France was a different case. The Third Republic was, in a sense, always at war with itself. It had been so in the days just before the war, when Caillaux with his pacific inclinations would have become prime minister if not for his wife. In the y
ears since then one government after another had fallen, in one case after only days in power. But behind the turmoil France retained the machinery needed to produce coherent political, military, and diplomatic decisions, and that machinery had continued to function. The government, after Joffre’s period of total control, had reestablished its authority over military strategy. It had done so in part because the army’s high command, divided between republicans and never-quite-trusted Catholics such as Ferdinand Foch, was never a coherent enough force to become a political threat.
In the summer of 1917 France needed only one final ingredient in order to operate effectively. It needed a prime minister as strong and determined and politically savvy as Lloyd George, one capable of making himself master of the nation.
That prime minister had been waiting in the wings all along, and he was about to emerge.
Background: Enter the Tiger
ENTER THE TIGER
BY 1917 GEORGES CLEMENCEAU HAD BEEN A PROMINENT figure in French politics and journalism—a magnetic, troubling, disruptive figure, hated and feared and adored—for half a century. All four of the governments that had come and gone in Paris since 1914 had kept him on the outside (that was where Clemenceau had always been happiest, making the insiders squirm), but he remained a force in public life.

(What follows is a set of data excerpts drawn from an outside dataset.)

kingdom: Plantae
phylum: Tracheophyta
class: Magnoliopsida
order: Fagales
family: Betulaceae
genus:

And now his hour had come round at last. The nation, exhausted and confused, desperately needed new leadership. So many men had tried and failed that only one possibility remained. It was the man they called, by no means always affectionately, Le Tigre. With many misgivings, seeing no choice but to ignore the savagery with which the Tiger had been striking at him since the war began, President Poincaré asked him to form a government. Clemenceau, who throughout most of his career had been refusing invitations to come inside, accepted immediately. And immediately everything began to change. France had found its war leader, its Lloyd George.